Longtime rivals have come to an agreement whereby Expedia will purchase Travelocity for a cool $280 million. With both companies being giants in online travel, newcomers will certainly face a tremendous amount of pressure and challenge.
The two companies have been working hand-in-hand since 2013 at a time when a long-term agreement was entered into. As part of that agreement, Expedia would handle the majority of operations for Travelocity, to include running searches to handling questions posed by customers.
Expedia was first launched back in 1996 under a small division of Microsoft Corporation. Then in 1999, the company went public. Since that time, its popularity in travel has grown tremendously, to include new brands like eLong, Inc., Hotels.com, CarRentals.com, Trivago, and Hotwire.

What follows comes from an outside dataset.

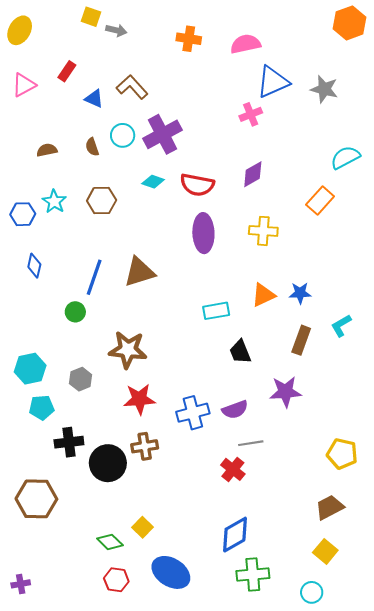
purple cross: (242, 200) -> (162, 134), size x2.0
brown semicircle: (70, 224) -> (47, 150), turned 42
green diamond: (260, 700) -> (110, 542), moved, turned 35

With this new deal between Expedia and Travelocity, it becomes clear that the industry of online travel has become increasingly more crowded. Two additional companies that hold significant stake in online travel is Orbitz Worldwide, Inc. and Priceline.com. In recent years, these agencies have been joined by even more to include Hipmunk and Kayak, which all scan agencies in looking for the best possible deals on travel.
Because of increased competition, online travel sites have started to offer more and better loyalty programs and discounts for consumers. With the acquisition of Travelocity, Expedia will have another well-established name to add to its brand that obviously gives the company a nice advantage in a very competitive market.
According to Dara Khosrowshahi, chief executive with Expedia, this strategic marketing agreement marries the strong brand of Travelocity with Expedia that offers a stellar booking platform, as well as customer service and supply base.
By moving into this relationship, Expedia will become stronger while providing travelers with better experiences overall. Together, the two companies will make the planning and booking of both pleasure and business travel easier.